Lone Peak High, in the Alpine School District, isn’t the only school offering this opportunity. Forty-one school districts and seven charter schools offer this early-childhood education career pathway of courses, according to Pearl Hart, the Family and Consumer Sciences Education specialist for the Utah State Board of Education.

Across the country in Florida, students at Ferguson High School in Miami talk about how the CDA program is preparing them to become teachers and even how they turn babysitting jobs into learning opportunities for young children.

“I knew I wanted to work with children, and I knew I wanted to pursue a career with early childhood education,” says Massiel Cabrera, a senior who began the CDA program while she was a freshman. In the future, she thinks she might go into social work. “We’re very prepared for the outside world.”

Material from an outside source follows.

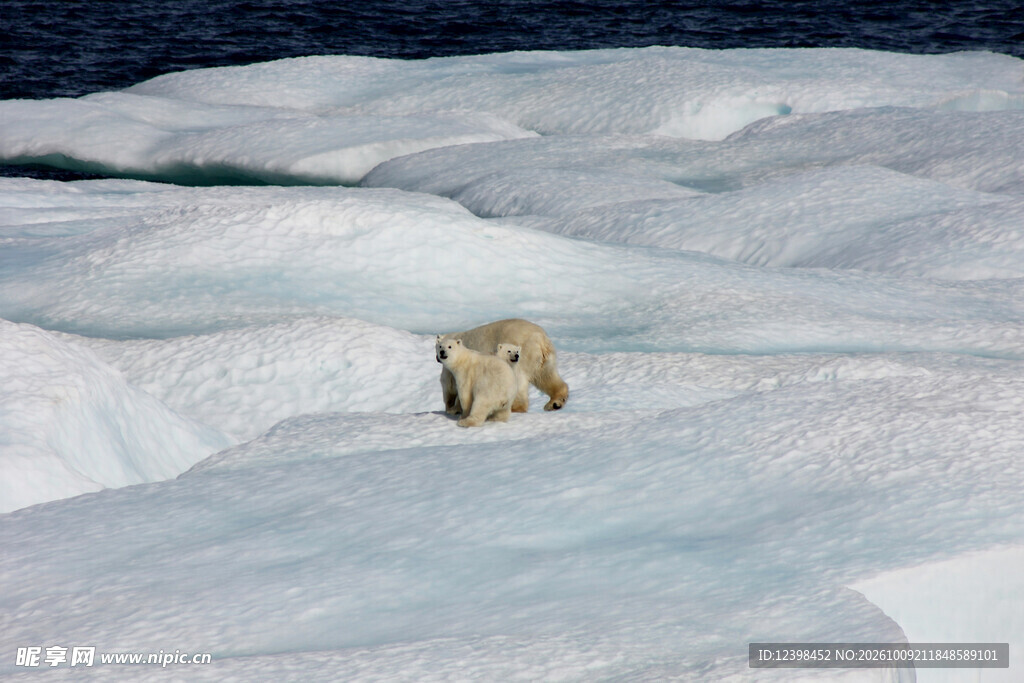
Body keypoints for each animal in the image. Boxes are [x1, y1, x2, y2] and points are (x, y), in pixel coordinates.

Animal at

Diana Collingwood, an instructor supervisor in the Miami-Dade County Public Schools’ CTE department, adds that with a CDA, the students will be qualified to work in university child development centers as they continue their education. High school graduates with a CDA are also more competitive in the job market than those who don’t have a professional credential. And even if they don’t go into the early childhood education field, they have demonstrated that they have the perseverance to work hard and reach a goal.

Also in the South, high school CDA programs are expanding as part of a collaboration between the Council, the Alabama Department of Early Childhood Education (ADECE) and the Alabama Department of Education’s CTE division. To help CDA candidates in high school earn practical experience, the ADECE is identifying licensed child care centers where they can work toward the required 480 hours. Officials are also identifying more CDA Professional Development Specialists, who will observe the candidate’s work as part of the credentialing process.

For Wayt, now 25, earning a CDA while completing high school was an “eye-opening” experience and showed her that working in the early education field is a lot more than spending time with children. As part of Early Head Start, she conducts home visits throughout the year and refers families to other services as needed. “There’s a lot of paperwork and behind-the-scenes stuff you don’t think about.”

She also values her role in helping Head Start parents and uses her training on a daily basis to improve the well-being of children and families outside of the classroom. Parents tell Wayt their water or electricity has been turned off, for example, and she points them to the right resources for assistance. “We help families get different things that they might need,” she says.

Wayt’s experience of graduating from high school with a CDA and completing an early childhood education degree program at a community college, now represents a very typical career path many CTE/CDA students are taking. It also demonstrates why earning a CDA credential is the “best first step” into the field.

Since 2012, about 1,500 CDA credentials have been awarded to high school students, a number that is rapidly increasing as the Council’s strategic alliance team continues to work closely with high schools, policymakers and key stakeholders throughout the U.S. and with the Department of Labor to expand the CTE program to meet high demand and create jobs.

The Council’s preliminary studies of these aspiring young professionals validates the effectiveness of the CTE/CDA strategy in recruiting highly motivated and talented young people to the early childhood education profession. Most of these CDA credential holders, like Wayt, graduate high school and enter employment or higher education with a focus on young children.

It’s exciting to see such success and potential growth in a program that serves so many young children, families and communities throughout the country.